*** Opening PASSAGE TO READ ***

Myrlie Louise (Beasley) Evers-Williams (1933- )

Myrlie and Medgar Evers on couch
Myrlie and Medgar Evers
Courtesy Mississippi Department of Archives and History

Myrlie (Beasley) Evers-Williams is a civil rights activist, a journalist, author, and a former chair of the National Association of the Advancement of Colored People (NAACP). She was born in Vicksburg, Mississippi on March 17, 1933. She was raised by her grandmother, Annie McCain Beasley, a schoolteacher, after her parents separated when she was only a year old. She attended Magnolia High School in Vicksburg, where she was a member of Chansonettes, an all-girl vocal group who were a part of Vicksburg’s Mount Heroden Baptist Church. Beasley also took piano lessons, performed songs, and wrote and recited poetry. Soon after graduating from high school in 1950, Beasley attended Alcorn A&M College. She intended to study music in college until she met Medgar Evers.

Medgar Evers was a World War II veteran and was eight years older than Beasley. They met on Beasley’s first day of college and fell in love. On December 24, 1951, Beasley and Evers married. In 1954, Medgar Evers became Mississippi’s field secretary for the National Association for the Advancement of Colored People (NAACP). Soon afterwards, she became his secretary. Together they organized voter registration drives, civil rights demonstrations, and fought to end segregation in public schools.

*** Closing PASSAGE TO READ ***
*** Opening SUPPLIED MATERIAL ***

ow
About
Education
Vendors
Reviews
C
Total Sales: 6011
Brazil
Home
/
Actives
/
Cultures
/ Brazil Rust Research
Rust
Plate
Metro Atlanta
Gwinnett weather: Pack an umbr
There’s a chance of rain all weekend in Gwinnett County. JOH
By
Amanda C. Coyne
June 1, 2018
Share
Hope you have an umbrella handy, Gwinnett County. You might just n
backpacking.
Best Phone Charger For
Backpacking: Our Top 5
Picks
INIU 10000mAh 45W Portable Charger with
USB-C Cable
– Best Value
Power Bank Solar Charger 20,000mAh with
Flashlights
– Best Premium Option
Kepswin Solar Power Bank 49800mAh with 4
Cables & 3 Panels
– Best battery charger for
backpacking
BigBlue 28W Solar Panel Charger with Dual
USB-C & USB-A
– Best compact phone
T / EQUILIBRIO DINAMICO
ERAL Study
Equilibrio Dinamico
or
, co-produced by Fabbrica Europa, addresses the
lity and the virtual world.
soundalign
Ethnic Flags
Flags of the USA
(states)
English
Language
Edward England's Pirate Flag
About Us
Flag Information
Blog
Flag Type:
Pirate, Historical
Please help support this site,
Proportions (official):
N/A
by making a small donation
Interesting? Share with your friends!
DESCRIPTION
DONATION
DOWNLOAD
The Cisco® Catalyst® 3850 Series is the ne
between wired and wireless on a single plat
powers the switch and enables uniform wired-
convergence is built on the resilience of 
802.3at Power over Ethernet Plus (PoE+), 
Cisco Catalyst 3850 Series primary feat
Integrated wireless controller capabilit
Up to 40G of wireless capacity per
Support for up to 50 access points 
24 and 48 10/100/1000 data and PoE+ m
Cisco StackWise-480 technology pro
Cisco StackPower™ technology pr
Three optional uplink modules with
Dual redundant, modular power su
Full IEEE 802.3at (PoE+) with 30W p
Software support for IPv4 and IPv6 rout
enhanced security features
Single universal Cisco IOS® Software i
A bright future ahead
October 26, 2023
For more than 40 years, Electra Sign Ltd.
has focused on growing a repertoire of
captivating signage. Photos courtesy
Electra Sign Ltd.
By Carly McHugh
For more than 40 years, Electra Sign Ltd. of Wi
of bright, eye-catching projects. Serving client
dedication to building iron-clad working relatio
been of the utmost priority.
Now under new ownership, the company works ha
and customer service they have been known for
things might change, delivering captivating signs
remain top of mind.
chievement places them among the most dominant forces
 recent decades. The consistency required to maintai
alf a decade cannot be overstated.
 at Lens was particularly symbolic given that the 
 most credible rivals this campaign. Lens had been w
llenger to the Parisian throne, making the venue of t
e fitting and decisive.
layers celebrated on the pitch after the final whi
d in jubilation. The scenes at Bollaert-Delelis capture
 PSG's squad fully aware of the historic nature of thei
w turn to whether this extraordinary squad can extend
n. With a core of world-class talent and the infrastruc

*** Closing SUPPLIED MATERIAL ***

# DIRECTIONS:
• a. Please transcribe the stretch of the Myrlie Evers-Williams biography from "Medgar Evers was" through "end segregation in public schools.".
• b. According to the Myrlie Evers-Williams biography, who raised her after her parents separated?

# RESPONSE LIST:
• a.
Medgar Evers was a World War II veteran and was eight years older than Beasley. They met on Beasley’s first day of college and fell in love. On December 24, 1951, Beasley and Evers married. In 1954, Medgar Evers became Mississippi’s field secretary for the National Association for the Advancement of Colored People (NAACP). Soon afterwards, she became his secretary. Together they organized voter registration drives, civil rights demonstrations, and fought to end segregation in public schools.

• b. Her grandmother, Annie McCain Beasley, a schoolteacher.